** EXERCISE DETAILS **
Quote, character for character, every line of text in the records below, leaving the pictures out of your answer.

** RAW DATA **

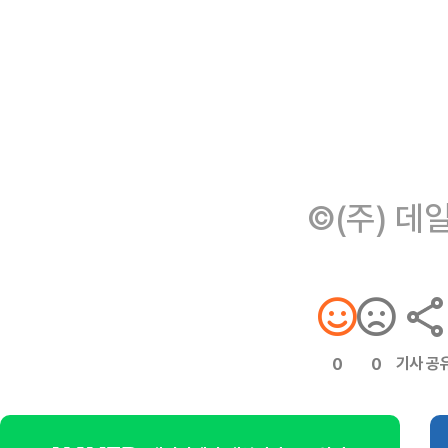
©(주) 데
기사 공
0
0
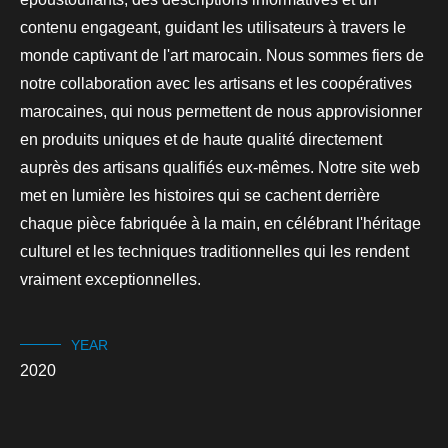
contenu engageant, guidant les utilisateurs à travers le
monde captivant de l'art marocain. Nous sommes fiers de
notre collaboration avec les artisans et les coopératives
marocaines, qui nous permettent de nous approvisionner
en produits uniques et de haute qualité directement
auprès des artisans qualifiés eux-mêmes. Notre site web
met en lumière les histoires qui se cachent derrière
chaque pièce fabriquée à la main, en célébrant l'héritage
culturel et les techniques traditionnelles qui les rendent
vraiment exceptionnelles.
YEAR
2020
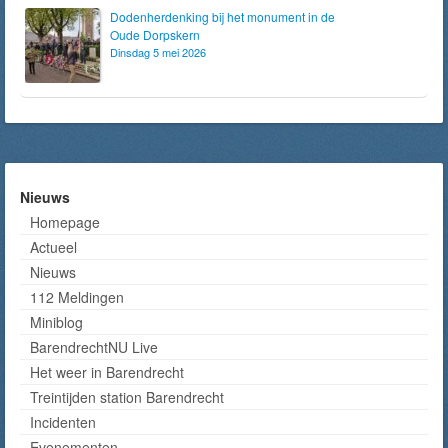
Dodenherdenking bij het monument in de
Oude Dorpskern
Dinsdag 5 mei 2026
Nieuws
Homepage
Actueel
Nieuws
112 Meldingen
Miniblog
BarendrechtNU Live
Het weer in Barendrecht
Treintijden station Barendrecht
Incidenten
Evenementen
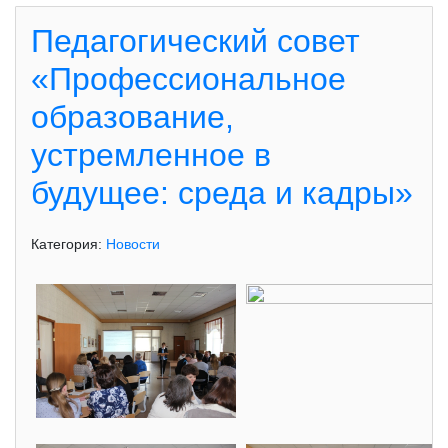
Педагогический совет
«Профессиональное
образование,
устремленное в
будущее: среда и кадры»
Категория:
Новости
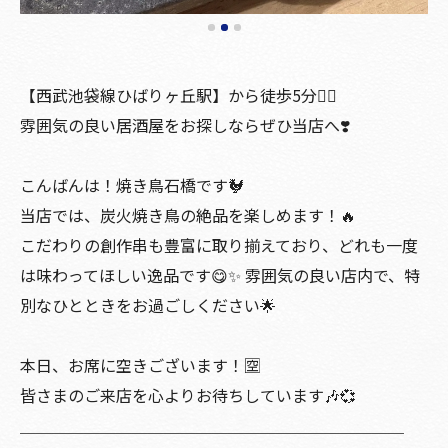
【西武池袋線ひばりヶ丘駅】から徒歩5分🚶‍♀️
雰囲気の良い居酒屋をお探しならぜひ当店へ❣️
こんばんは！焼き鳥石橋です🐓
当店では、炭火焼き鳥の絶品を楽しめます！🔥
こだわりの創作串も豊富に取り揃えており、どれも一度
は味わってほしい逸品です😋✨ 雰囲気の良い店内で、特
別なひとときをお過ごしください🌟
本日、お席に空きございます！🈳
皆さまのご来店を心よりお待ちしています🎶💞
＿＿＿＿＿＿＿＿＿＿＿＿＿＿＿＿＿＿＿＿＿＿＿＿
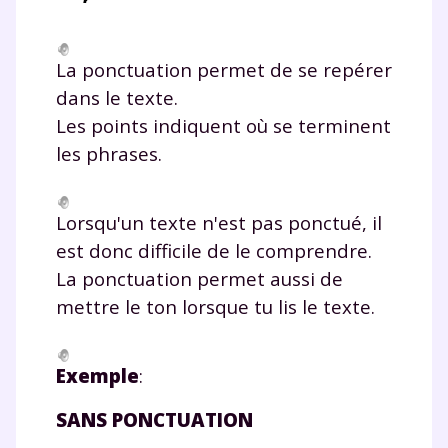
La ponctuation permet de se repérer
dans le texte.
Les points indiquent où se terminent
les phrases.
Lorsqu'un texte n'est pas ponctué, il
est donc difficile de le comprendre.
La ponctuation permet aussi de
mettre le ton lorsque tu lis le texte.
Exemple
:
SANS PONCTUATION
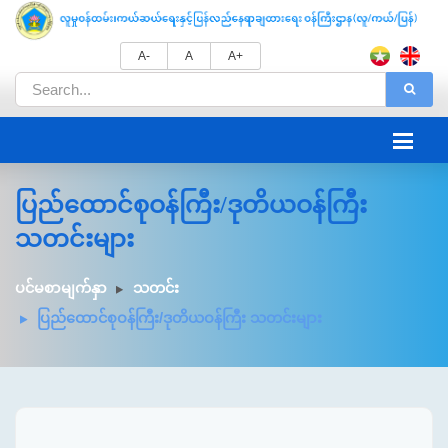
A-
A
A+
ပြည်ထောင်စုဝန်ကြီး/ဒုတိယဝန်ကြီး
သတင်းများ
ပင်မစာမျက်နှာ
သတင်း
ပြည်ထောင်စုဝန်ကြီး/ဒုတိယဝန်ကြီး သတင်းများ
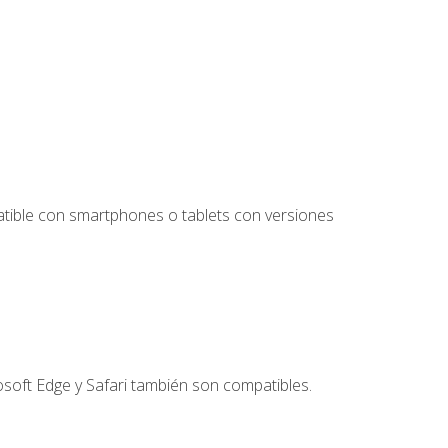
tible con smartphones o tablets con versiones
soft Edge y Safari también son compatibles.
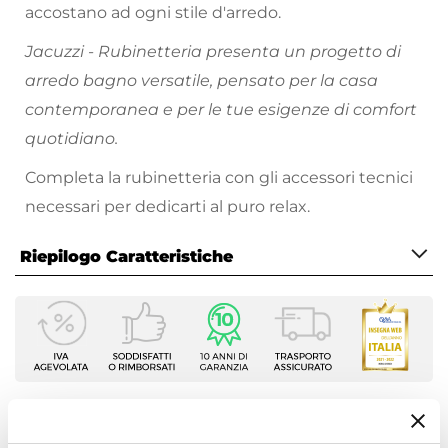
accostano ad ogni stile d'arredo.
Jacuzzi - Rubinetteria presenta un progetto di
arredo bagno versatile, pensato per la casa
contemporanea e per le tue esigenze di comfort
quotidiano.
Completa la rubinetteria con gli accessori tecnici
necessari per dedicarti al puro relax.
Riepilogo Caratteristiche
Caratteristiche Generali
Tipologia Set
Lavabo - Bidet - Doccia
|
Lavabo - Bidet - Vasca
Numero Elementi
3 elementi
Ti suggeriamo anche
Marca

** SOLUTION **
©(주) 데
기사 공
0
0
contenu engageant, guidant les utilisateurs à travers le
monde captivant de l'art marocain. Nous sommes fiers de
notre collaboration avec les artisans et les coopératives
marocaines, qui nous permettent de nous approvisionner
en produits uniques et de haute qualité directement
auprès des artisans qualifiés eux-mêmes. Notre site web
met en lumière les histoires qui se cachent derrière
chaque pièce fabriquée à la main, en célébrant l'héritage
culturel et les techniques traditionnelles qui les rendent
vraiment exceptionnelles.
YEAR
2020
Dodenherdenking bij het monument in de
Oude Dorpskern
Dinsdag 5 mei 2026
Nieuws
Homepage
Actueel
Nieuws
112 Meldingen
Miniblog
BarendrechtNU Live
Het weer in Barendrecht
Treintijden station Barendrecht
Incidenten
Evenementen
Педагогический совет
«Профессиональное
образование,
устремленное в
будущее: среда и кадры»
Категория:
Новости
【西武池袋線ひばりヶ丘駅】から徒歩5分🚶‍♀️
雰囲気の良い居酒屋をお探しならぜひ当店へ❣️
こんばんは！焼き鳥石橋です🐓
当店では、炭火焼き鳥の絶品を楽しめます！🔥
こだわりの創作串も豊富に取り揃えており、どれも一度
は味わってほしい逸品です😋✨ 雰囲気の良い店内で、特
別なひとときをお過ごしください🌟
本日、お席に空きございます！🈳
皆さまのご来店を心よりお待ちしています🎶💞
＿＿＿＿＿＿＿＿＿＿＿＿＿＿＿＿＿＿＿＿＿＿＿＿
La ponctuation permet de se repérer
dans le texte.
Les points indiquent où se terminent
les phrases.
Lorsqu'un texte n'est pas ponctué, il
est donc difficile de le comprendre.
La ponctuation permet aussi de
mettre le ton lorsque tu lis le texte.
Exemple
:
SANS PONCTUATION
A-
A
A+
ပြည်ထောင်စုဝန်ကြီး/ဒုတိယဝန်ကြီး
သတင်းများ
ပင်မစာမျက်နှာ
သတင်း
ပြည်ထောင်စုဝန်ကြီး/ဒုတိယဝန်ကြီး သတင်းများ
tible con smartphones o tablets con versiones
soft Edge y Safari también son compatibles.
accostano ad ogni stile d'arredo.
Jacuzzi - Rubinetteria presenta un progetto di
arredo bagno versatile, pensato per la casa
contemporanea e per le tue esigenze di comfort
quotidiano.
Completa la rubinetteria con gli accessori tecnici
necessari per dedicarti al puro relax.
Riepilogo Caratteristiche
Caratteristiche Generali
Tipologia Set
Lavabo - Bidet - Doccia
|
Lavabo - Bidet - Vasca
Numero Elementi
3 elementi
Ti suggeriamo anche
Marca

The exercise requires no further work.